Feb 29, 2016
Help Her Thrive as a College Ministry Wife
Joey Tombrella offers advice for men who lead college ministry and want to help their wives thrive.
I have been in full time ministry for over ten years. I’ve experience the crucible of ministry highs and lows while a husband and father of three. There are times that I feel like I’m the greatest college minister ever, only to go home and see that I have neglected my wife who is often carrying more than I even imagine. If you haven’t been there, you will be. I asked my wife to help me write some simple, practical advice for all of us in ministry.
1. Stop and think. Men, what is the current state of your wife’s heart? Is she weary and tired, wishing that you would spend more time with her or the kids? You need to spend time weekly thinking about what your wife needs to thrive and to be encouraged. Find out what’s keeping you from accomplishing those things. Make changes.
2. Face it. Ministry is a joint effort. Your wife may not lead a Bible study for the girls, but she is certainly involved. She has to embrace the long weekends just like you, but may not get to sip a latte while talking about the latest Platt sermon because she is wrestling children at home. She has the gifting to encourage you, help you, and support you, so honor her. But she also needs to play an active role with the college girls. Remember, she may need to be around when you counsel female students and she needs to have input, if not primary input. Give her time to take the girls to lunch or coffee. When you see a girl that needs to be ministered to, ask your wife first before handing that to a student leader.
3. Preach at your wife. Just kidding! Don’t ever do that. Rather, fence off the time that she needs to receive nourishment in the Word. Get her a cup of coffee, buy her a new devotional book and take the kids to McDonald’s for an hour or two. Surprise her with special nights at least once a month and lots more if you are in a busy ministry season. If you need to appeal to your students for free babysitting, than do it. Show your wife, children and students what’s important.
4. Plan and calendar together. You are not Moses receiving an infallible plan alone, with your wife eager for instruction. She probably knows the family calendar, parties, and commitments better than you do. Spread the campus calendar, and church calendar out on the kitchen table and get your wife involved. Tell here the specific things you want to see happen in ministry and get her feedback on her desires for the two of you and the family.

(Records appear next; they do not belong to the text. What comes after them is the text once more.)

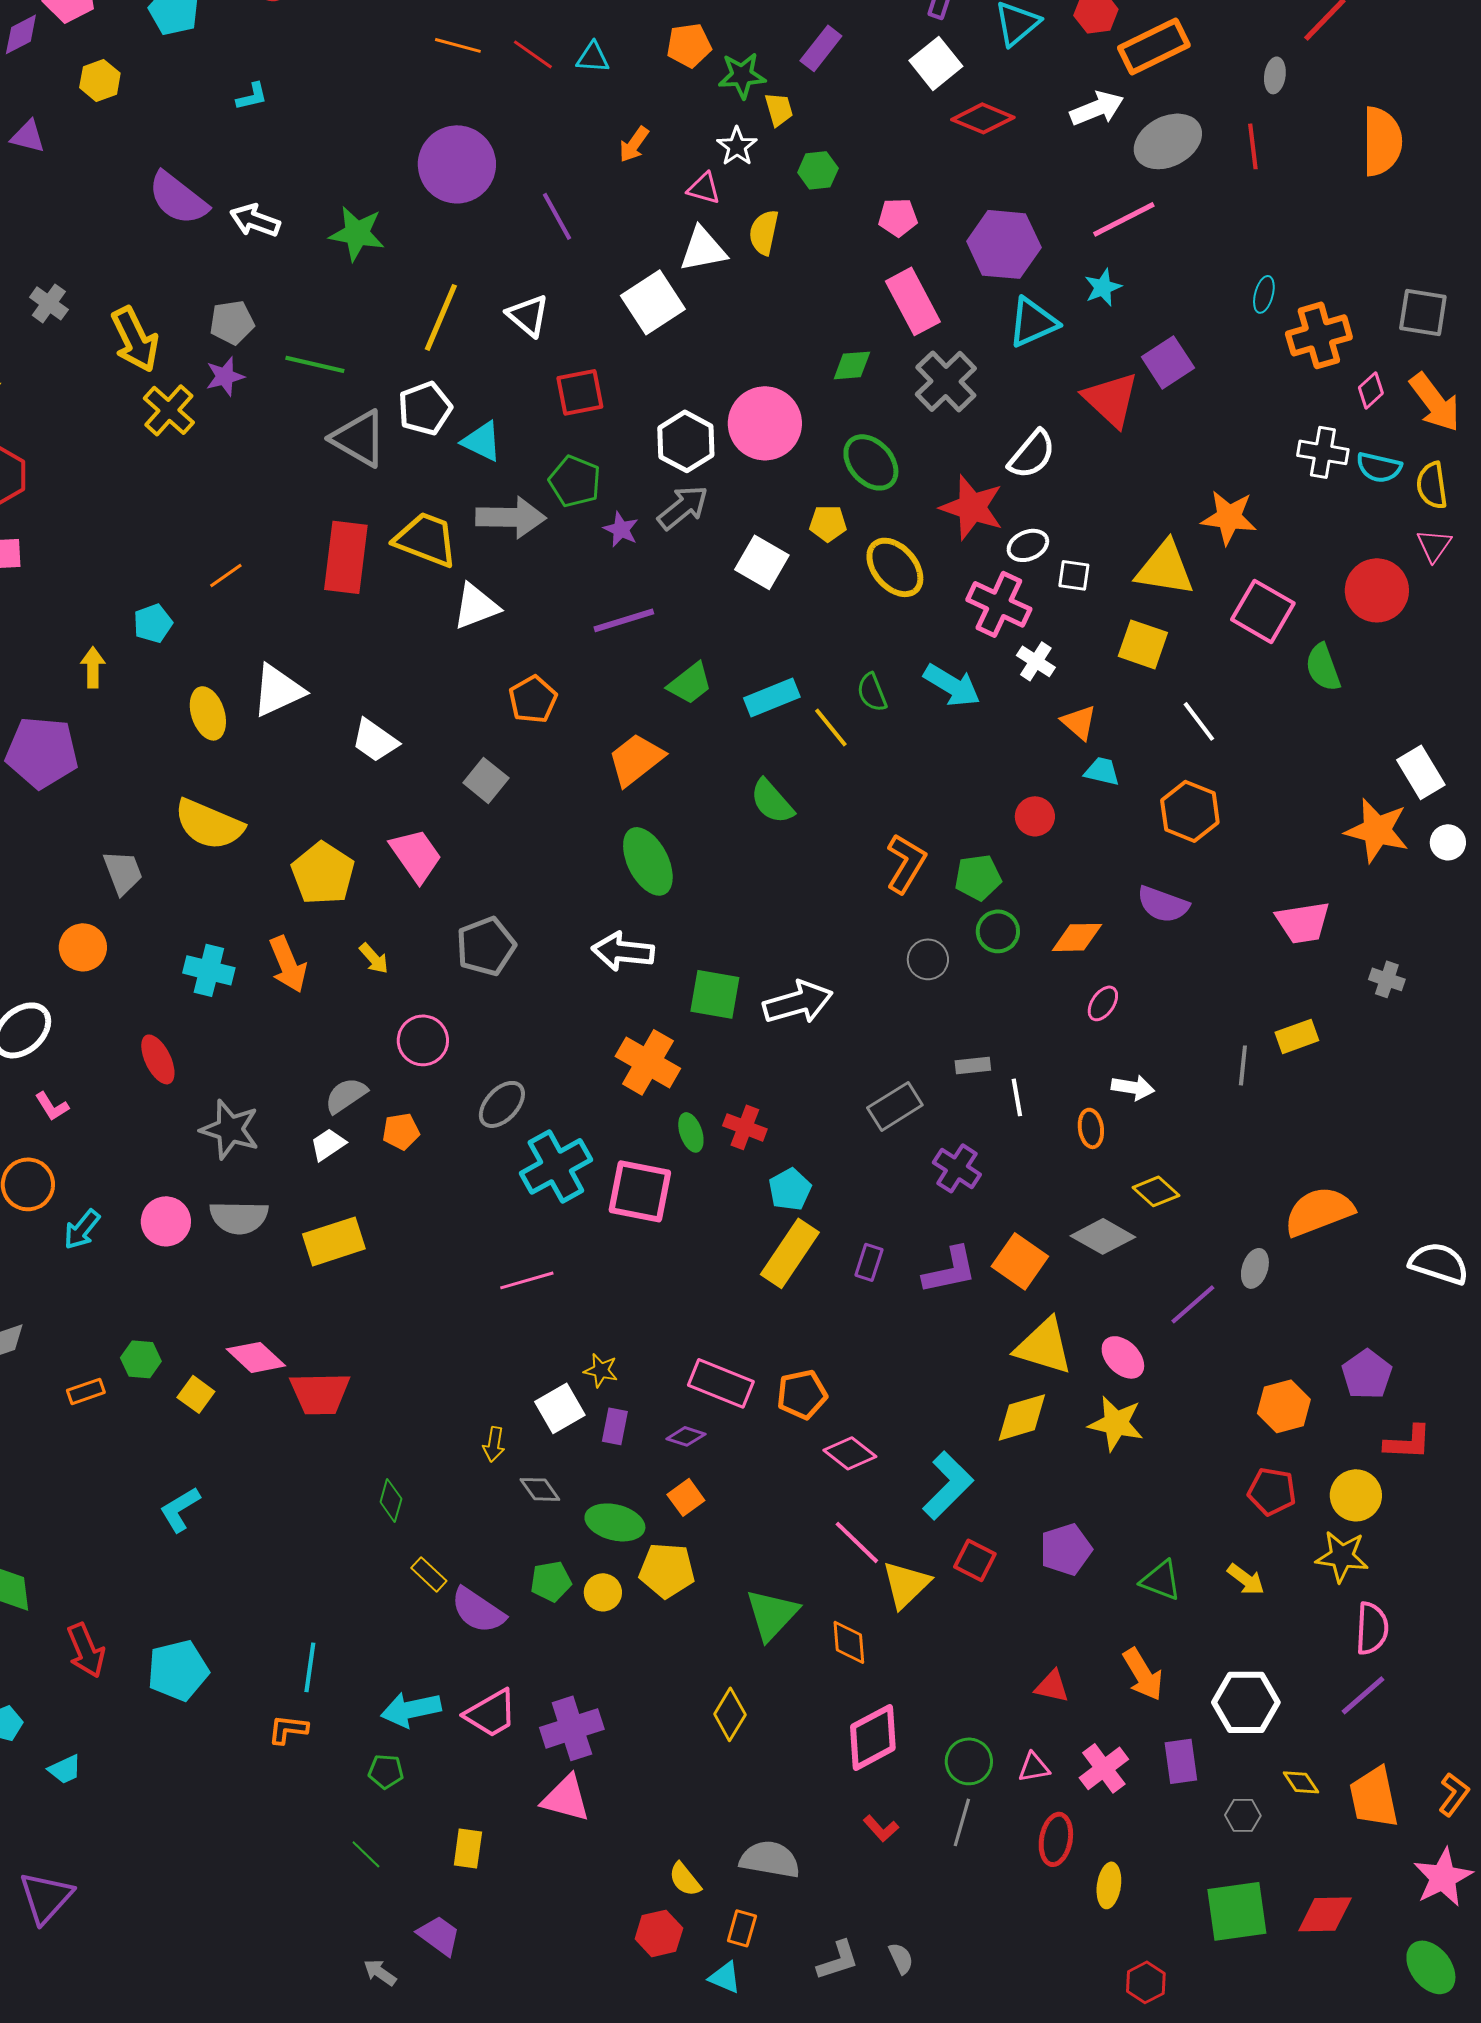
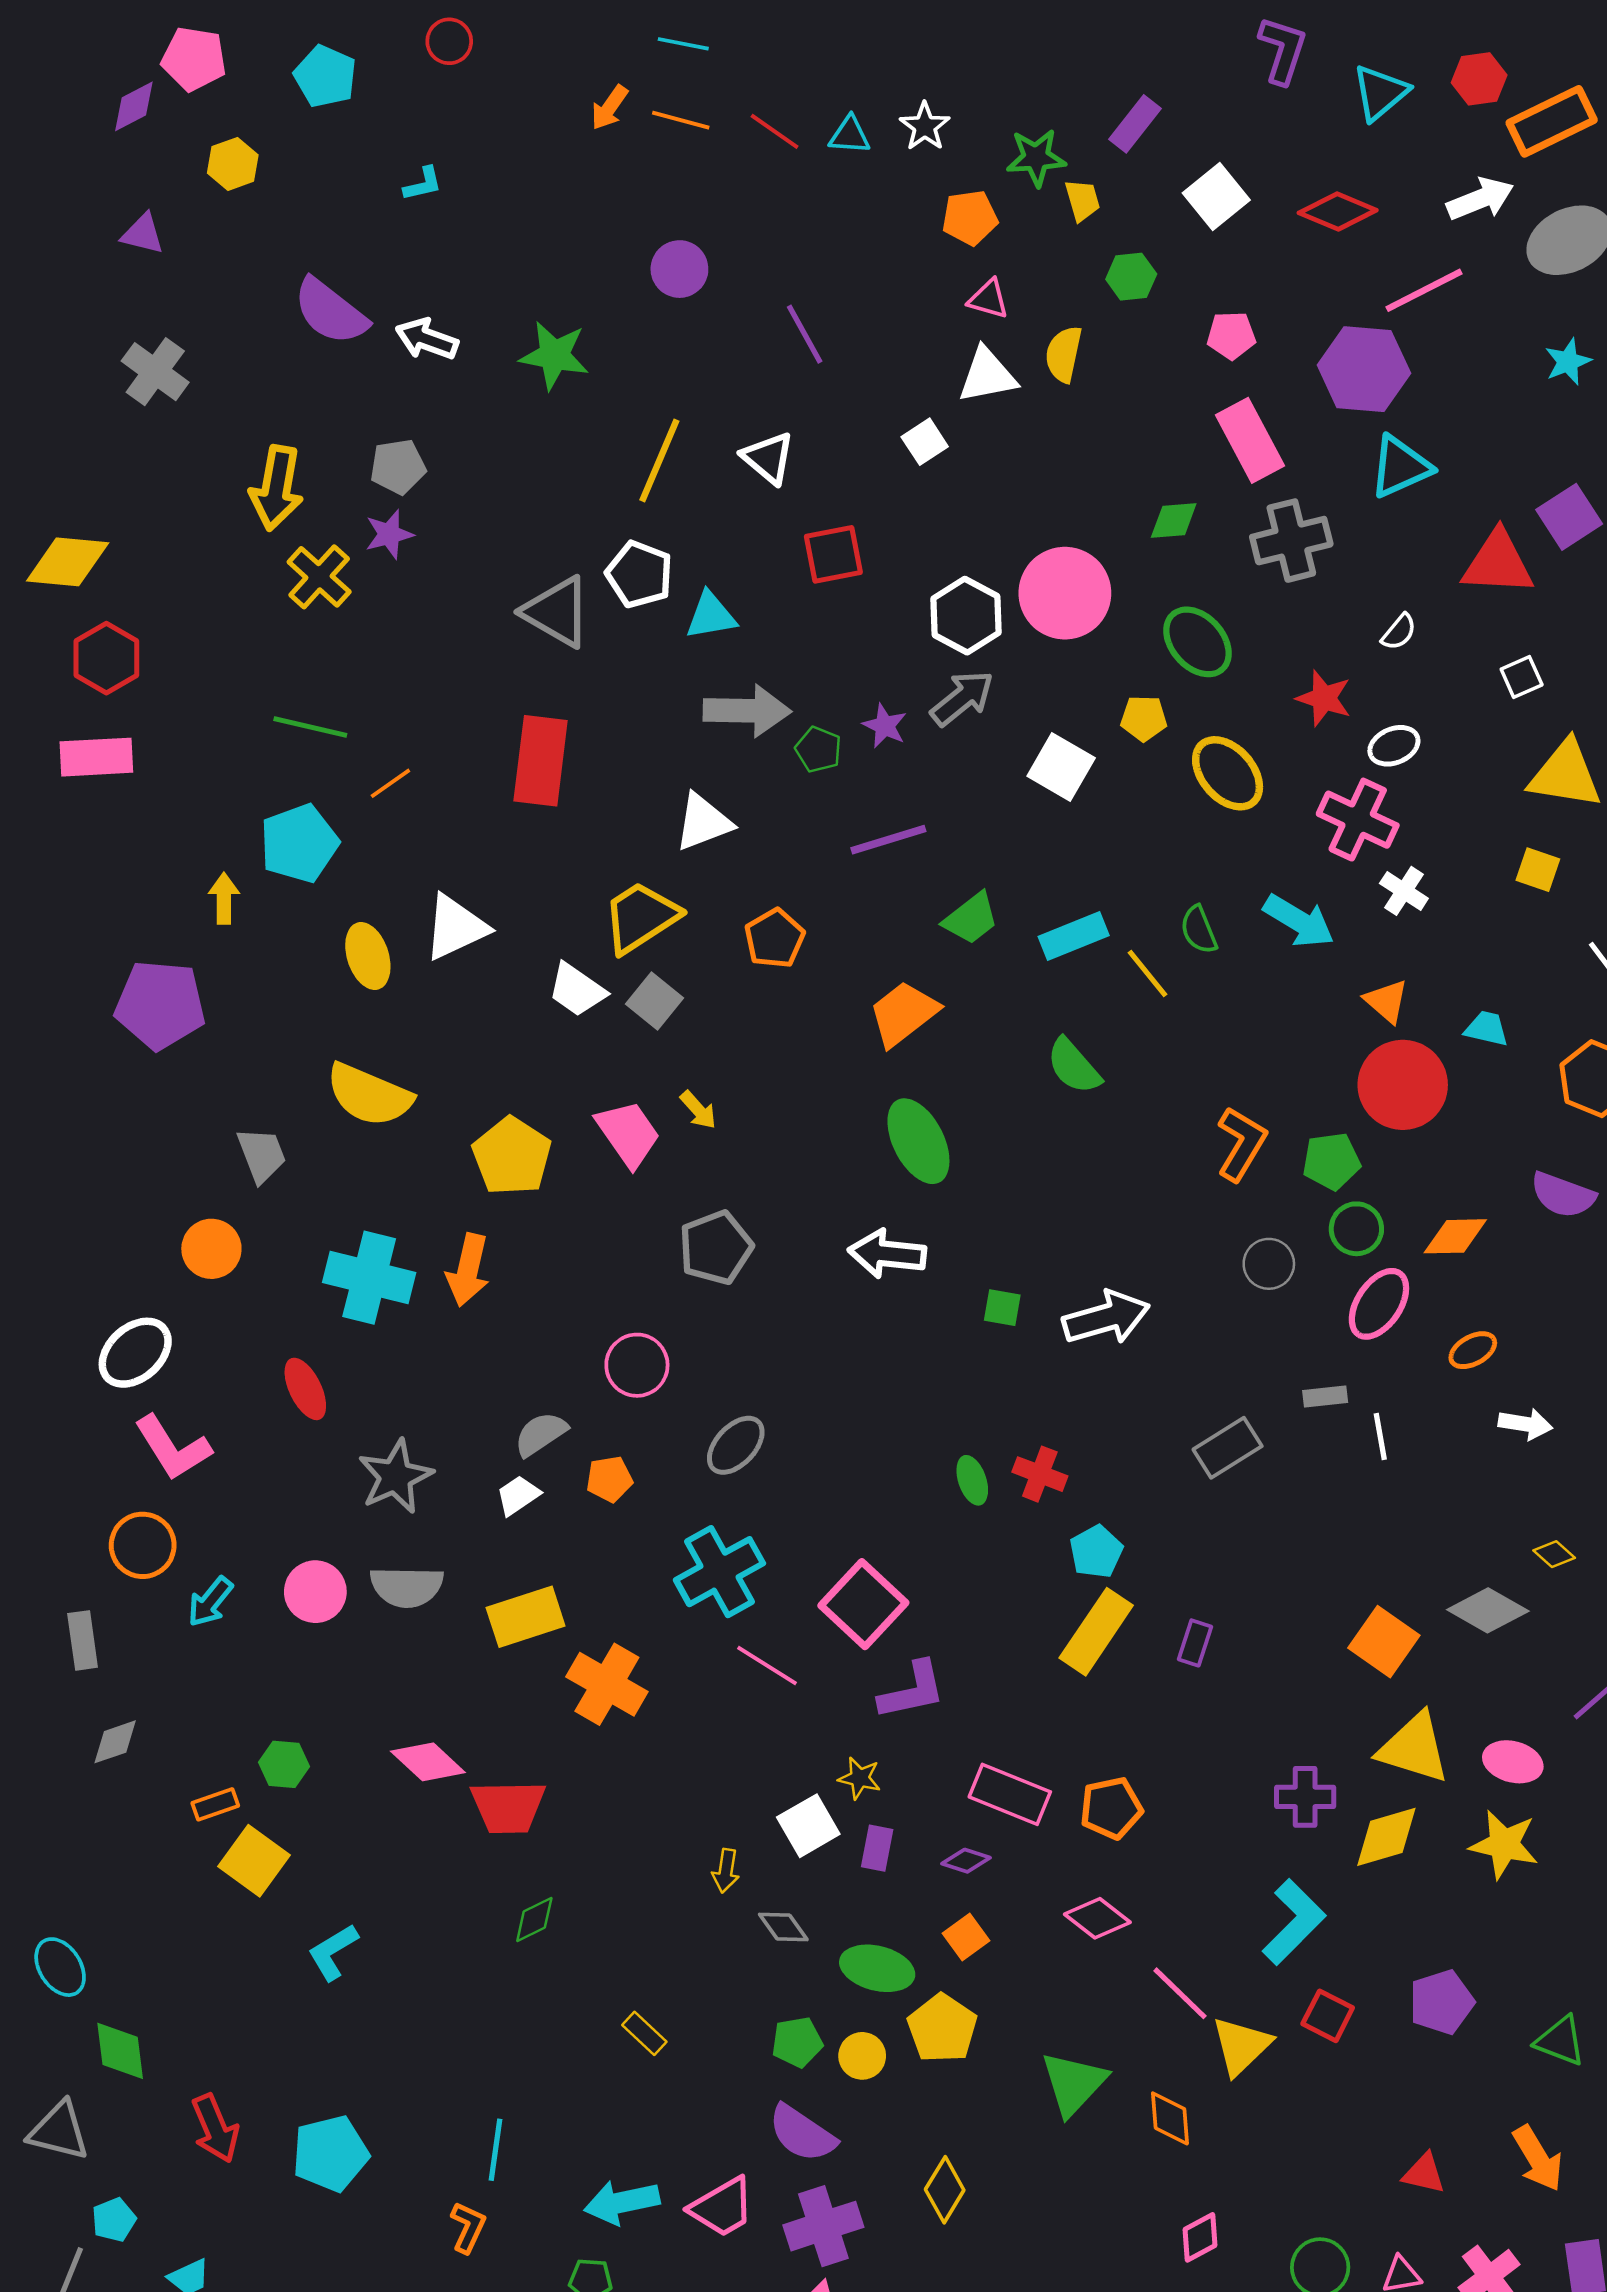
orange pentagon: (689, 45) -> (970, 218), moved
white square: (936, 63) -> (1216, 196), moved
orange arrow: (634, 144) -> (609, 108), moved
white star: (737, 146) -> (925, 126), moved
purple circle: (457, 164) -> (679, 269), size x0.6
pink line: (1124, 219) -> (1424, 290), moved
cyan star: (1103, 287) -> (1568, 362), moved
white square: (653, 302) -> (925, 442), size x0.6
gray cross: (49, 303) -> (155, 372), moved, size x1.4
yellow arrow: (135, 339) -> (277, 488), turned 36
green line: (315, 364) -> (310, 727), moved
gray cross: (946, 381) -> (1291, 541), turned 30
red triangle: (1111, 399) -> (1498, 563), turned -40
white pentagon: (425, 408) -> (639, 574), turned -30
cyan triangle: (482, 441) -> (711, 616), turned -36
white semicircle: (1032, 454) -> (1399, 632), size x0.6
green pentagon: (575, 481) -> (818, 750), moved, size x0.7
red star: (972, 507) -> (1324, 698), size x0.7
yellow trapezoid: (426, 539) -> (641, 917), moved, turned -54
white square: (1074, 575) -> (1522, 677), moved, turned -32
cyan pentagon: (153, 623) -> (299, 843), size x1.6
yellow square: (1143, 644) -> (1538, 870), size x0.7
orange triangle: (1079, 722) -> (1386, 1001), moved
gray square: (486, 780) -> (654, 1001), moved
red circle: (1035, 816) -> (1403, 1085), size x1.8
yellow arrow: (374, 958) -> (698, 1110), moved
orange arrow: (288, 964) -> (468, 1270), turned 36
cyan cross: (209, 970) -> (369, 1278), size x1.4
green square: (715, 994) -> (1002, 1308), size x0.6
pink ellipse: (1103, 1003) -> (1379, 1304), moved, size x1.6
orange cross: (648, 1062) -> (607, 1684), moved
pink L-shape: (52, 1106) -> (173, 1448), size x1.8
orange ellipse: (1091, 1128) -> (1473, 1350), moved, turned 69
gray star: (230, 1129) -> (395, 1477), turned 30
cyan cross: (556, 1166) -> (720, 1572), moved
purple cross: (957, 1168) -> (1305, 1797), moved, turned -33
pink square: (640, 1191) -> (863, 1604), moved, turned 32
yellow diamond: (1156, 1191) -> (1554, 1554), size x0.7
purple L-shape: (950, 1270) -> (912, 1691), moved
pink line: (527, 1280) -> (767, 1665), turned 48
pink ellipse: (1123, 1357) -> (1513, 1762), turned -30
yellow square: (196, 1394) -> (254, 1861), moved, size x1.5
pink diamond: (850, 1453) -> (1097, 1918), moved
green diamond: (391, 1500) -> (534, 1919), moved, turned 48
yellow pentagon: (667, 1570) -> (942, 2028), turned 30
purple semicircle: (478, 1610) -> (802, 2133), moved
yellow diamond: (730, 1714) -> (945, 2190), moved
orange L-shape: (288, 1729) -> (468, 2227), turned 108
pink diamond: (873, 1737) -> (1200, 2237), size x0.6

My biggest mistakes have been dreaming, planning and calendaring without my wife’s input. Also, pace the calendar out. As a college minister, you will be slammed in August and summer is usually busy planning around the first of the year. We have found that spring and early summer lend itself to restfulness. Think about that as you plan a personal retreat together or family vacation.
5. Fight your fear! Inside of you is a subtle, insecure person that wants to make the students in your ministry happy and think much of you. Trash that idol of insecurity. Don’t be ruled by crowds, interns and student leaders. Student leaders are wonderful, but they do not have the perspective of marriage. Instead, humble yourself and say “no” or “not right now” when it’s appropriate. Use your struggles in ministry and marriage as opportunities for discipleship. College students need to see this unique matrix. They also need to see college ministers who pursue excellence but are willing to stop polishing the ministry because you love your wife more.